Demi Pertambangan Berkelanjutan, Aktivitas Ilegal Harus Ditertibkan

Jakarta, CNBC Indonesia - Pengamat Tambang dan Energi Ferdy Hasiman menyebut pentingnya ketegasan pemerintah dalam menertibkan tambang ilegal yang dinilai menjadi penyumbang utama kerusakan lingkungan. Terutama dengan masifnya aktivitas pertambangan di berbagai daerah Indonesia yang memunculkan tantangan besar dalam pengelolaan lingkungan.
Menurut Ferdy, praktik tambang ilegal kerap berlangsung secara serampangan, mengabaikan prinsip keberlanjutan dan keamanan lingkungan. Salah satu contohnya di Sumbawa Barat, Nusa Tenggara Barat, di mana aktivitas penambangan emas tradisional dengan penggunaan merkuri marak ditemukan.
"Sungai yang tercemar merkuri digunakan untuk kebutuhan warga.

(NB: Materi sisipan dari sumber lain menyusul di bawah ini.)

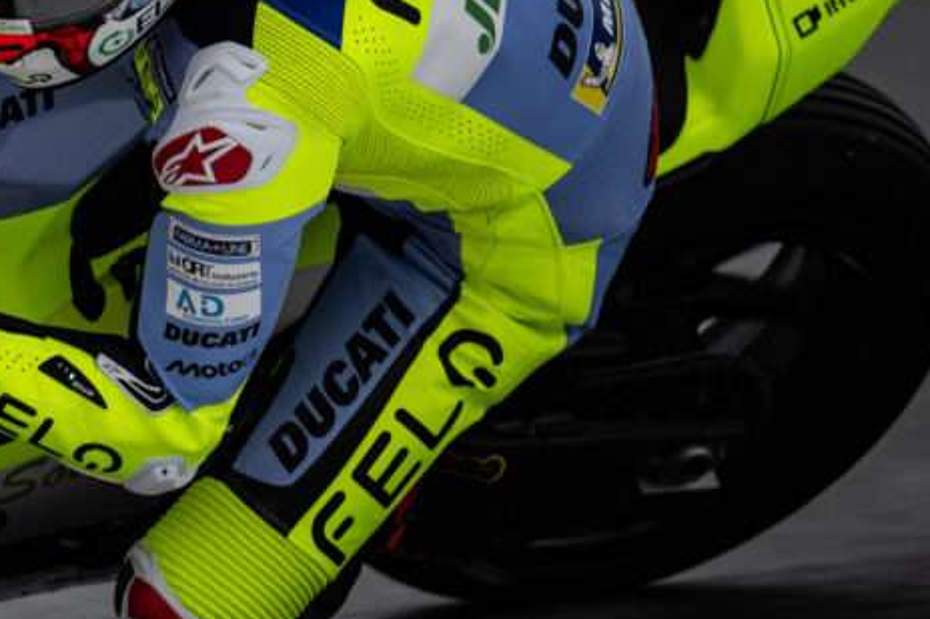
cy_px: 147
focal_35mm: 883
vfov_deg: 1.6
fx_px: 22801
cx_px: 6
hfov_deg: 2.3
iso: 200
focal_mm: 400
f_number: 4.5
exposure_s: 1/640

Ini berbahaya dan harus segera ditindak oleh pemerintah," tegas Ferdy dikutip Rabu (23/7/2025).
Dia menilai penertiban tambang ilegal adalah prasyarat bagi Indonesia untuk memastikan praktik pertambangan berjalan secara bertanggung jawab, sesuai amanat konstitusi dan arah pembangunan berkelanjutan.
Lebih lanjut, Ferdy menekankan, menjaga kelestarian lingkungan merupakan imperatif moral sekaligus strategi bisnis jangka panjang bagi perusahaan tambang. Menurutnya, perusahaan yang abai terhadap lingkungan justru akan kehilangan masa depan karena rusaknya ekosistem akan berbalik menjadi bumerang bagi operasi tambang itu sendiri.

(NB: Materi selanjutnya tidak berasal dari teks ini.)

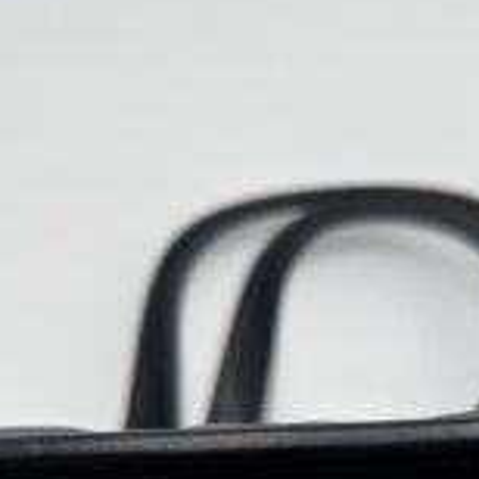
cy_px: 526
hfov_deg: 29.7
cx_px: 435
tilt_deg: -71.9
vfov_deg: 28.3
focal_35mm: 55
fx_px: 861
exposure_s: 1/903
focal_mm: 6.86
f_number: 1.78
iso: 80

"Kalau lingkungan dirusak, tambang tidak akan berkelanjutan dan yang rugi bukan hanya rakyat tapi juga perusahaan," ujarnya.
Sebaliknya, Ferdy memberikan apresiasi terhadap sejumlah perusahaan tambang besar dan BUMN yang menunjukkan komitmen kuat pada praktik pertambangan berkelanjutan.

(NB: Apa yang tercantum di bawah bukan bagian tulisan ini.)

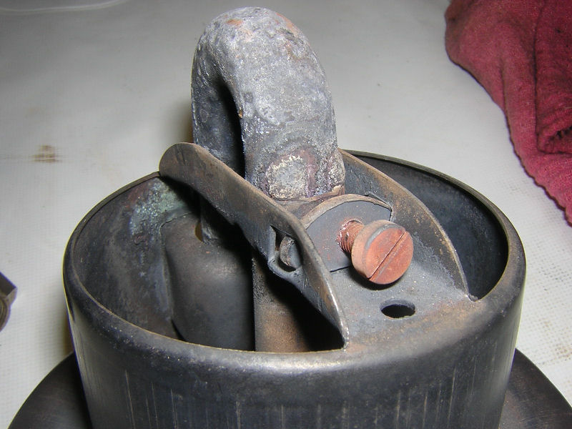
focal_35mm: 36
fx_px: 595
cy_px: 214
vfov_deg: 39.7
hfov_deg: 51.4
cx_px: 286
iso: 100
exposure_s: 1/60.1
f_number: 5.2
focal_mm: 4.7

Ferdy mencontohkan, melalui MIND ID Grup, perusahaan tambang BUMN tetap melakukan reklamasi dan keberlanjutan lingkungan. Misalnya, PT Freeport Indonesia yang tetap melakukan reklamasi lubang tambang open-pit meski sudah tidak beroperasi sejak 2019.
Kemudian PT Indonesia Asahan Aluminium (Inalum) juga melakukan rehabilitasi Daerah Aliran Sungai (DAS) di kawasan Danau Toba serta reklamasi pascatambang seluas 7.200 hektar. Sementara PT Aneka Tambang Tbk (ANTAM) bahkan menanam hampir 5 juta pohon di area pascatambang dan pesisir dalam kurun waktu 10 tahun.
"Kita bisa lihat bahwa ketika perusahaan punya niat dan sistem yang benar, hasilnya juga akan terasa, baik bagi lingkungan maupun masyarakat," jelas Ferdy.
Melalui penegakan hukum bagi tambang ilegal dan penguatan standar ESG (Environmental, Social, and Governance) di sektor tambang legal, Ferdy optimistis Indonesia bisa menjadi contoh global dalam membangun pertambangan yang menguntungkan secara ekonomi, juga berkelanjutan secara ekologi dan sosial.